What to produce
Whenever the word "down" appears in a line of the listing, copy that line.

Given entries
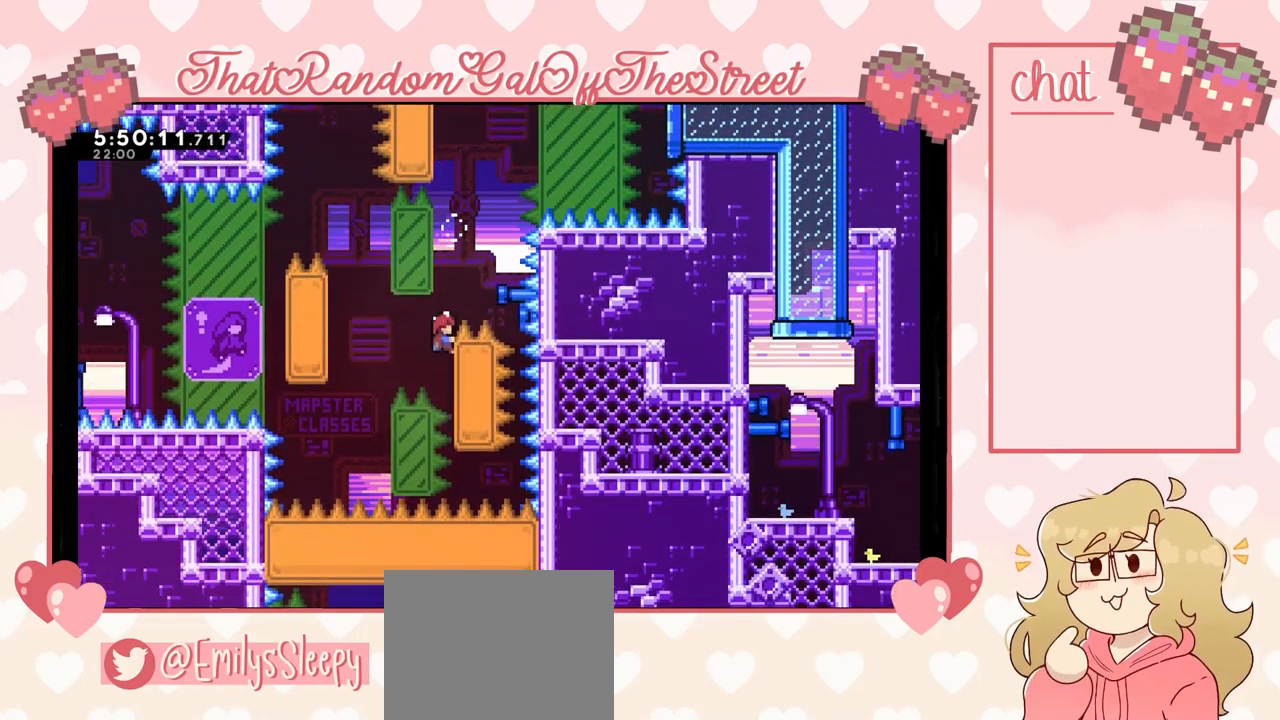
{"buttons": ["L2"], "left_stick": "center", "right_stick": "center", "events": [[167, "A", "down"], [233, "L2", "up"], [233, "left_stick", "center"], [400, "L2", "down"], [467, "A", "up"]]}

...

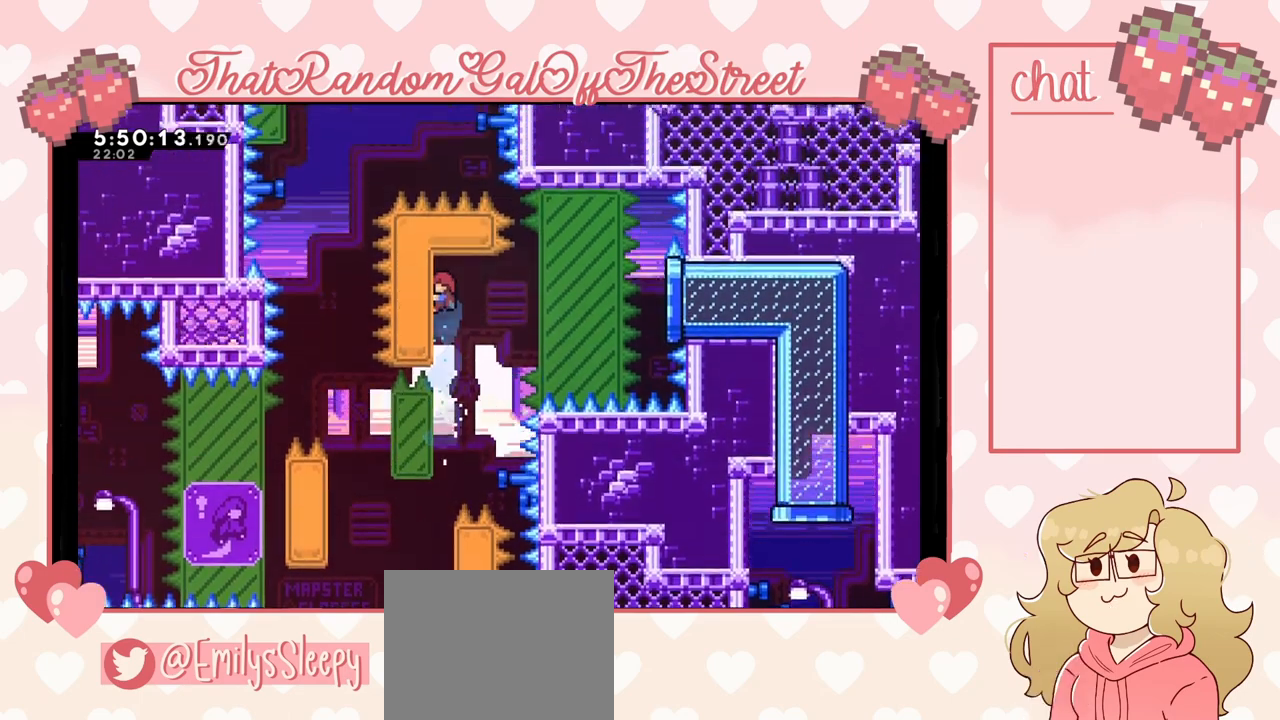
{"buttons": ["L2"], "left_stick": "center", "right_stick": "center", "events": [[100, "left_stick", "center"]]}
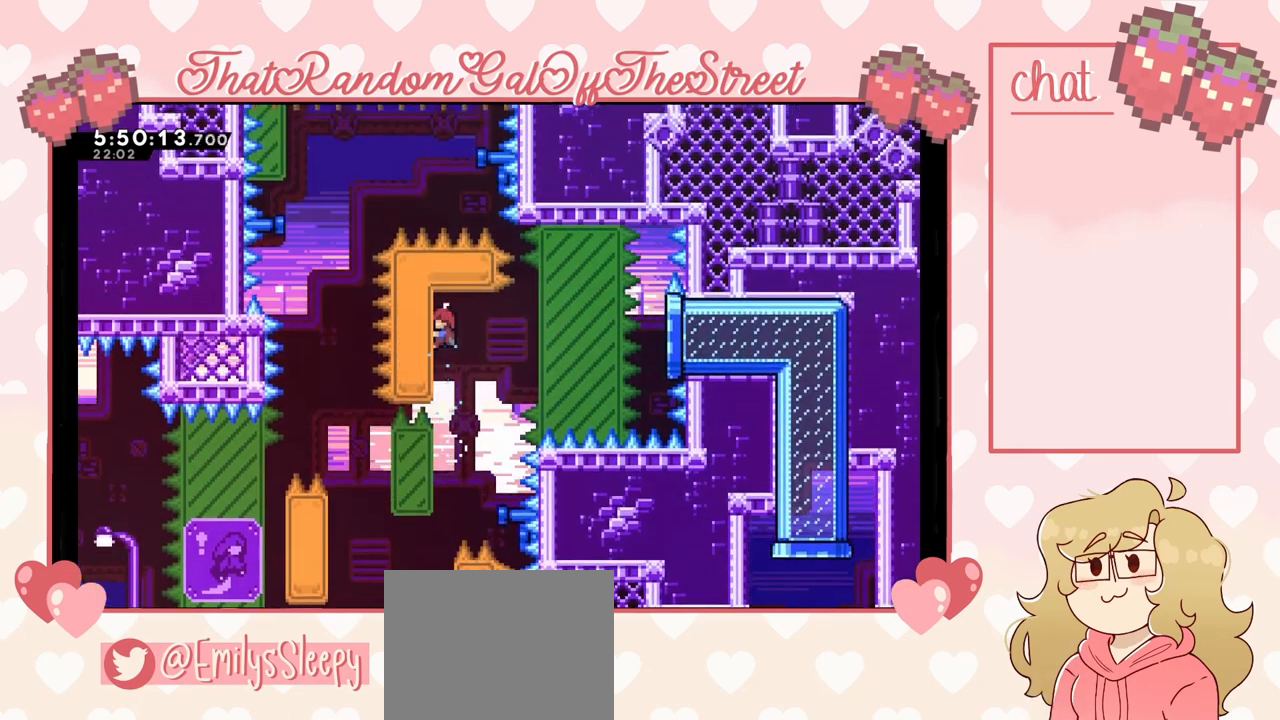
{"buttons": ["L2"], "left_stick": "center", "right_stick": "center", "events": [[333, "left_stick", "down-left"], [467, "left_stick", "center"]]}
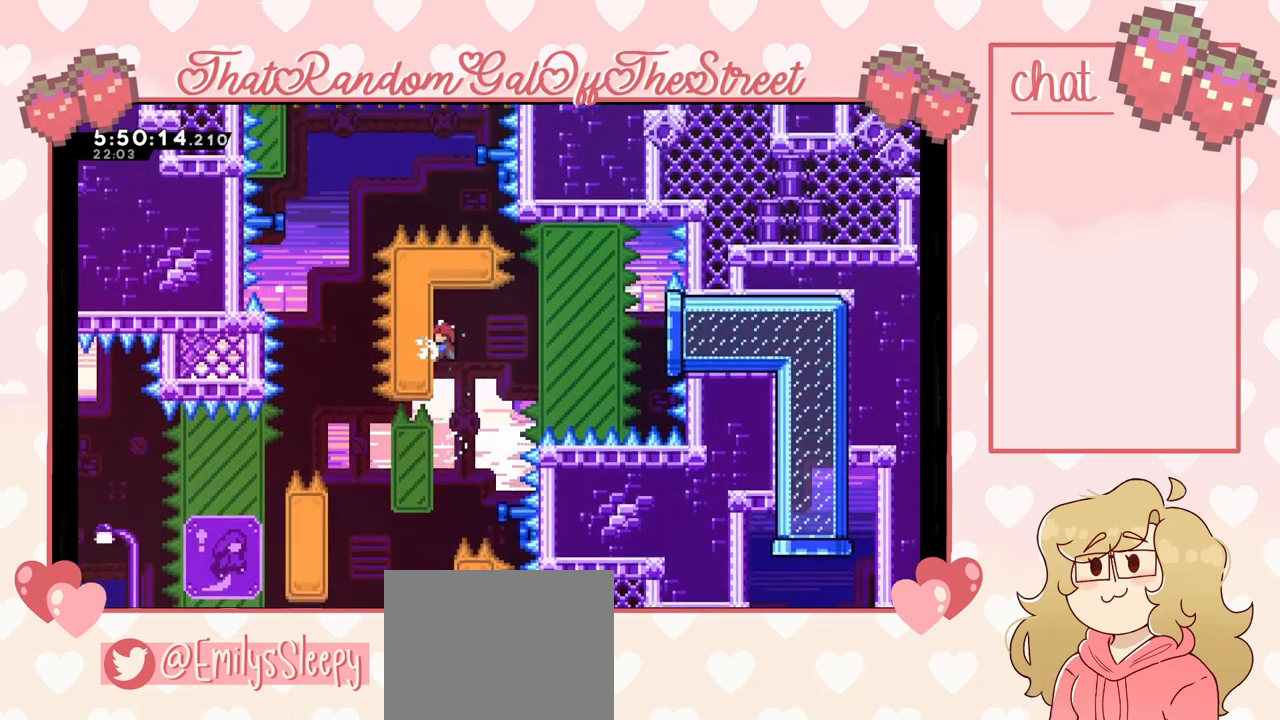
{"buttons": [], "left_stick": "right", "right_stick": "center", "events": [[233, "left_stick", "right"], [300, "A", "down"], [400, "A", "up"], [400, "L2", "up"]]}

Expected answer
{"buttons": ["L2"], "left_stick": "center", "right_stick": "center", "events": [[167, "A", "down"], [233, "L2", "up"], [233, "left_stick", "center"], [400, "L2", "down"], [467, "A", "up"]]}
{"buttons": ["L2"], "left_stick": "center", "right_stick": "center", "events": [[333, "left_stick", "down-left"], [467, "left_stick", "center"]]}
{"buttons": [], "left_stick": "right", "right_stick": "center", "events": [[233, "left_stick", "right"], [300, "A", "down"], [400, "A", "up"], [400, "L2", "up"]]}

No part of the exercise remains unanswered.